As to the murkier reasons for feeling you ought not tell, there is the Western cultural bias against judging others, rooted in the biblical imprecation against a mere mortal taking upon himself duties more properly reserved to the Almighty. Judge not lest ye … God will punish … Let him who is without sin cast the first, etc. Allied to these lofty thoughts is the bedrock maxim of playground justice: Don’t be a snitch.
So those three areas — the practical, the ethical and the cultural — all militate against your telling her. Moreover, it’s not even certain that telling this woman would be a good thing; she may not want to know about this affair; it’s not certain that telling her would save her from harm; it might in fact do more harm than good. What if the husband were planning to break up with your wife tomorrow, and this affair was never going to come to light?
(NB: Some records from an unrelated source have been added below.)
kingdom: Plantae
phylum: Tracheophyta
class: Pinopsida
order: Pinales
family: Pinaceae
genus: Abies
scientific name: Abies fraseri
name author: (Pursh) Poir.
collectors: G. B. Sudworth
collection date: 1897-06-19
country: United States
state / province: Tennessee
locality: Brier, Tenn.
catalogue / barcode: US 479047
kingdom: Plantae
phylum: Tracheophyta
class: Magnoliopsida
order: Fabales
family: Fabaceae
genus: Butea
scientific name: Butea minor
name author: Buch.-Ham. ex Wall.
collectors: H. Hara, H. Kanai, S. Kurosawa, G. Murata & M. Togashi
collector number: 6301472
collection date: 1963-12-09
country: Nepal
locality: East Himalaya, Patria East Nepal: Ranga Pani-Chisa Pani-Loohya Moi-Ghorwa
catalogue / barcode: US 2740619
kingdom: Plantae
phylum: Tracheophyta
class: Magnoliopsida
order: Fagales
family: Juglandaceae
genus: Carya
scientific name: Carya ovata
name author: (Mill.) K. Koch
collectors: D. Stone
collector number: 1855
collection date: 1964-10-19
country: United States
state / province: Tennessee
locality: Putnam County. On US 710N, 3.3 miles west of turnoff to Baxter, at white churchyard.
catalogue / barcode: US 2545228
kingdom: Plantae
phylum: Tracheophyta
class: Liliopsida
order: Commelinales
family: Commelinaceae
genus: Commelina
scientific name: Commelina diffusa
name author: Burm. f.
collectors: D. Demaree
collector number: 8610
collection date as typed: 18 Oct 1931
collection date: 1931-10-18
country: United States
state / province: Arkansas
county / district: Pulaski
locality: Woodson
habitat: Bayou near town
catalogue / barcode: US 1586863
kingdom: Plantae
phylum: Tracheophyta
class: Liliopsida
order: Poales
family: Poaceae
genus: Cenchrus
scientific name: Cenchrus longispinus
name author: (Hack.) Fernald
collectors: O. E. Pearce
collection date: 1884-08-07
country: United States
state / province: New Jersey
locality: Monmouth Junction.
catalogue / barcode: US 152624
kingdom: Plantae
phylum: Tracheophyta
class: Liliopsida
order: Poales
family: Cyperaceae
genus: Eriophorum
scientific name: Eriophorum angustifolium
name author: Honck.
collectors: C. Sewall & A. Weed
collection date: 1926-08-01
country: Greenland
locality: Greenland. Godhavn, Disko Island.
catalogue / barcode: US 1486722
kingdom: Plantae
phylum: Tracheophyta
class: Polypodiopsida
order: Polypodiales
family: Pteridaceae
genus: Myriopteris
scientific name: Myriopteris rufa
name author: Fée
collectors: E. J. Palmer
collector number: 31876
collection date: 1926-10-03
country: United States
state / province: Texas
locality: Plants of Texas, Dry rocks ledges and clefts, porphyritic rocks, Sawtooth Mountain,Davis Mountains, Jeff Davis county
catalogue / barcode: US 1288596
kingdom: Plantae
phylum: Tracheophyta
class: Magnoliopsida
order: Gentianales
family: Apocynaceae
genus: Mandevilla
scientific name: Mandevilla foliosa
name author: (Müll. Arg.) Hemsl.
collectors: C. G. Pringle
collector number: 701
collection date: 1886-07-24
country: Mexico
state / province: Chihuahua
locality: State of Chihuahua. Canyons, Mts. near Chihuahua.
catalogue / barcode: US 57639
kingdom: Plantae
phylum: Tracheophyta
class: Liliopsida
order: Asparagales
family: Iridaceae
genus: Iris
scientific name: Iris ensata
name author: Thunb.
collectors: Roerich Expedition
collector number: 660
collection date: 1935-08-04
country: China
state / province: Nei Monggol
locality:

However, I can’t help feeling that she just ought to know! We don’t like to see people deceived; if one is deceived, we might all be deceived! You know who ought to tell her — the husband ought to tell her, that’s who! Don’t you think?
So what would it take for the husband to tell his wife? I don’t know. But this does point up yet one more way in which your telling her might cause more harm than good — it would deprive the husband of the opportunity to do the right thing on his own, and thus would deprive the parties of the chance to work it out between them, to learn something from it, to grow and understand — as you, incidentally, were hoping to do in your own marriage.
So, while I can’t make this long story short because it’s already long, let’s just say that revelation of this affair is up to the parties involved. However painful this must be, you are getting divorced from your wife, so you may as well try to start letting go. Letting go of the matter will free you to deal with more pressing matters of immediate concern in your own life — your divorce, your own damaged trust, and the all-important job of raising your child.